Task directions » Below are entries. Give back exactly the lines from the one containing "right shoulder: (279, 209)" through the one containing "left back paw: (386, 1169)", inclusive, without the pictures.
# # # # #
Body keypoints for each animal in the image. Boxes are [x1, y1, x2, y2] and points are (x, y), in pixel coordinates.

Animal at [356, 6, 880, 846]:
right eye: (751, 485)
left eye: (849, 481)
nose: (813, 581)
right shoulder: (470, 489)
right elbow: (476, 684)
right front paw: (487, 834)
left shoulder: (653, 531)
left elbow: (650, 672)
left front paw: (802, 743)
# # # # #
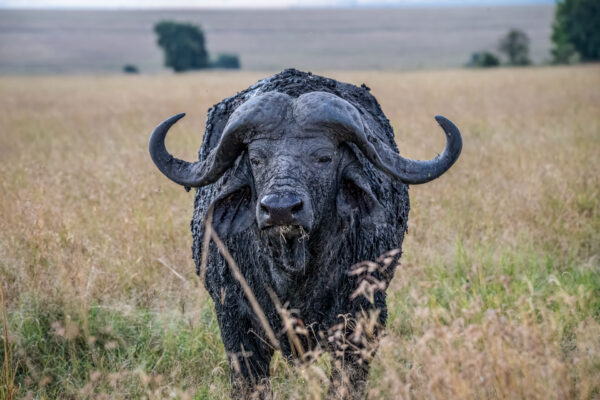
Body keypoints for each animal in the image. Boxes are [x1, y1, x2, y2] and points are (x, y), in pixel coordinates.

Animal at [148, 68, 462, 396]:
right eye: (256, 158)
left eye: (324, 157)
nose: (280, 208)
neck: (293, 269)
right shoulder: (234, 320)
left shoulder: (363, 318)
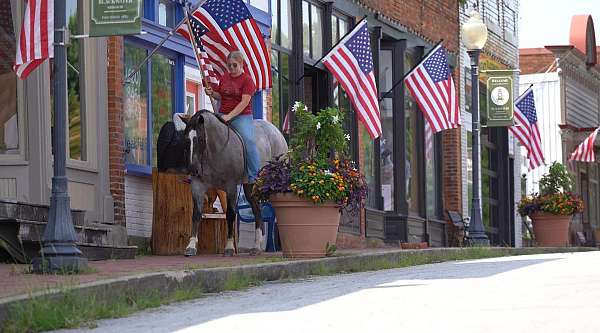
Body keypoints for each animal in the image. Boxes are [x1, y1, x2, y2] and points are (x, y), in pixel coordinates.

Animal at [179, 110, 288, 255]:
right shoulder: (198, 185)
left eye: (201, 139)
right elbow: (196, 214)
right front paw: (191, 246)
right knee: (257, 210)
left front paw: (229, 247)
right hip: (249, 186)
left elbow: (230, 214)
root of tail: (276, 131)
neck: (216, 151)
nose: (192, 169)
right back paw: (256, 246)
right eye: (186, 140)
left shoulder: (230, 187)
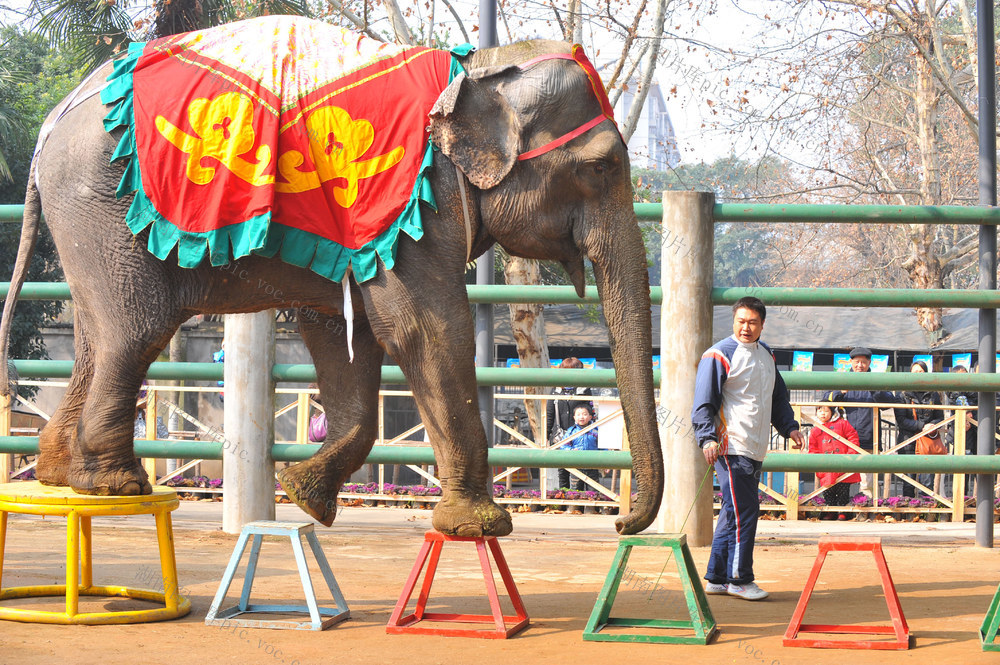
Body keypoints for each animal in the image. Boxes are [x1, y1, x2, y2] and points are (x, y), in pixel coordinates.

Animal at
# # # # #
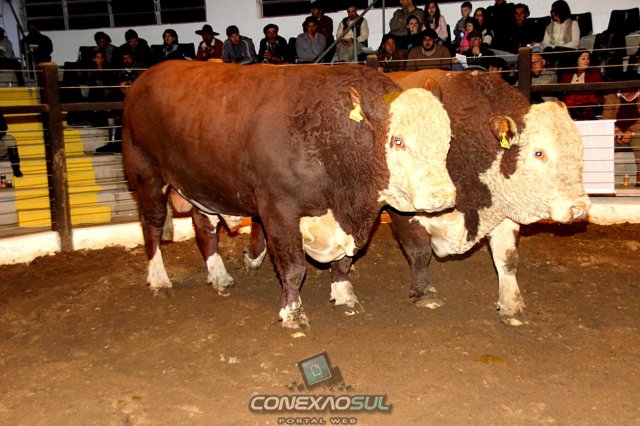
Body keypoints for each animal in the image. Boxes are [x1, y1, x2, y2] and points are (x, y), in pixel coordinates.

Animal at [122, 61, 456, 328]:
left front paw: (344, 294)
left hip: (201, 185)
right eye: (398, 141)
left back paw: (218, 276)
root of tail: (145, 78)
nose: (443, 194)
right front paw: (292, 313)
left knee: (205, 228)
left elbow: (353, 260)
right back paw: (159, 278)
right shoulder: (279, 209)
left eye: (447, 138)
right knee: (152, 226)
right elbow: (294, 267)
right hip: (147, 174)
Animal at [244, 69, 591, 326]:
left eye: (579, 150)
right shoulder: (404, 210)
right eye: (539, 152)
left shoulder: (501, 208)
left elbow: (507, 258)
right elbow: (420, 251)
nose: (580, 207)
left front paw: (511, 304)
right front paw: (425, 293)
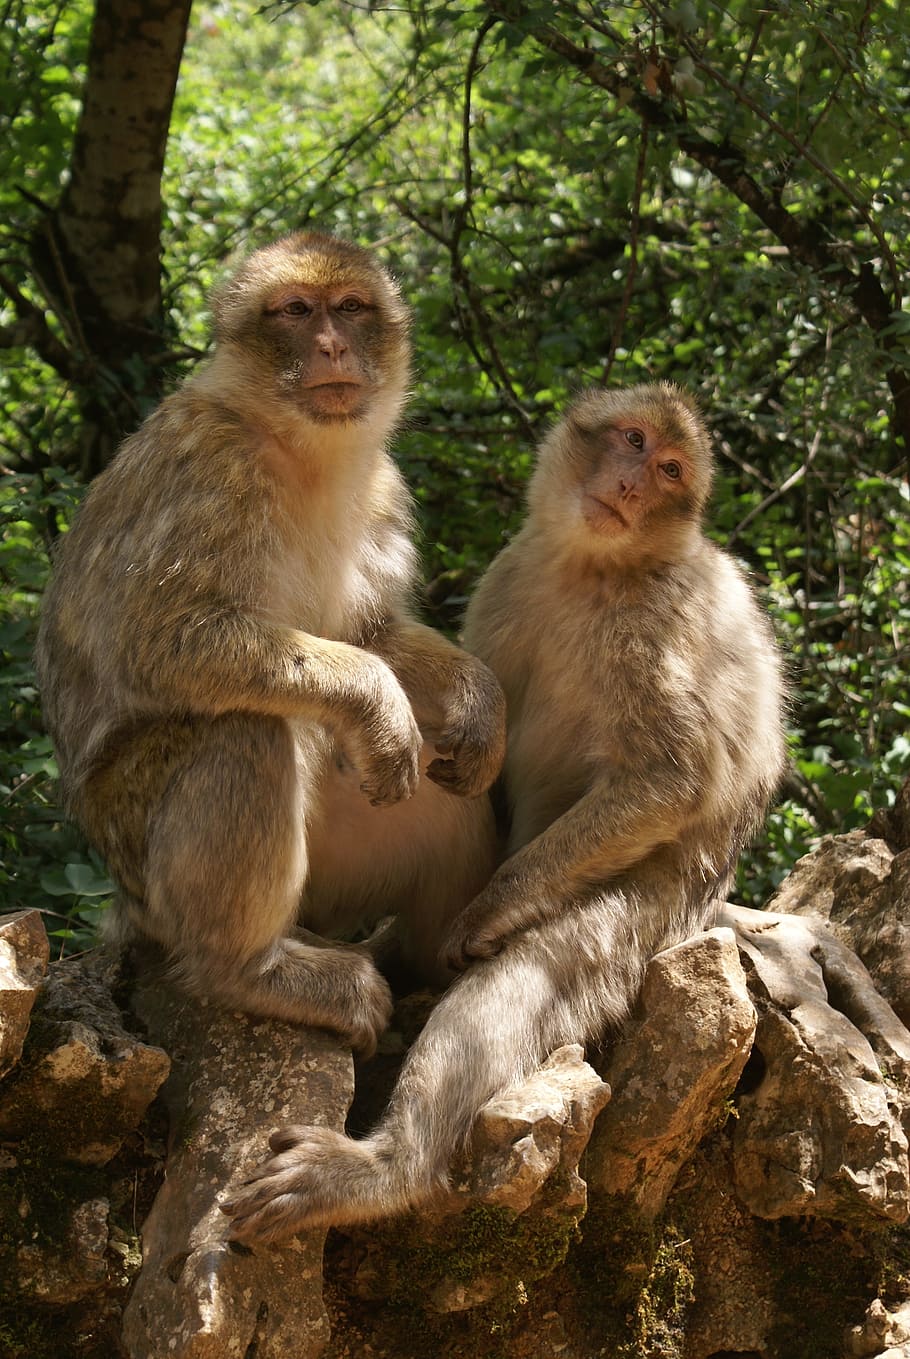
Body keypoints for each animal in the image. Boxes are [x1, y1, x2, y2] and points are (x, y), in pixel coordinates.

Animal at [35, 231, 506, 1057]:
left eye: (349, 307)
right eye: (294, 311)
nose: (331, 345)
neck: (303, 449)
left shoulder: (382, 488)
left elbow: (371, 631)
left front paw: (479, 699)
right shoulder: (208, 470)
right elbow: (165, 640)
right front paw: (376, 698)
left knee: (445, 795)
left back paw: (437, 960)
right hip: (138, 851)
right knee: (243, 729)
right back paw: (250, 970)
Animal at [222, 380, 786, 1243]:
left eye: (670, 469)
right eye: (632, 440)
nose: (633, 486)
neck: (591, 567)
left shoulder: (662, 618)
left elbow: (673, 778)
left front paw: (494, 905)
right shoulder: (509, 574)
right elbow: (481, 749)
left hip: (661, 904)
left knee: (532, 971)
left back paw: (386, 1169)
# # # # #
Problem solution »
right shoulder: (279, 209)
left eye: (447, 138)
right knee: (152, 226)
right elbow: (294, 267)
right hip: (147, 174)
Animal at [244, 69, 591, 326]:
left eye: (579, 150)
right shoulder: (404, 210)
right eye: (539, 152)
left shoulder: (501, 208)
left elbow: (507, 258)
right elbow: (420, 251)
nose: (580, 207)
left front paw: (511, 304)
right front paw: (425, 293)
Body keypoints for each animal in the image. Boxes are [x1, y1, x2, y2] and points are (x, y), in pixel coordinates.

Animal at [35, 231, 506, 1057]:
left eye: (349, 307)
right eye: (294, 311)
nose: (331, 345)
neck: (303, 449)
left shoulder: (382, 488)
left elbow: (371, 631)
left front paw: (479, 699)
right shoulder: (208, 470)
right elbow: (165, 640)
right front paw: (376, 698)
left knee: (445, 795)
left back paw: (437, 960)
right hip: (138, 851)
right knee: (243, 729)
right back paw: (250, 970)
Animal at [222, 380, 786, 1243]:
left eye: (670, 469)
right eye: (632, 440)
nose: (633, 486)
neck: (591, 567)
left shoulder: (662, 618)
left elbow: (673, 778)
left front paw: (494, 905)
right shoulder: (509, 574)
right elbow: (481, 749)
left hip: (661, 904)
left knee: (532, 971)
left back paw: (386, 1169)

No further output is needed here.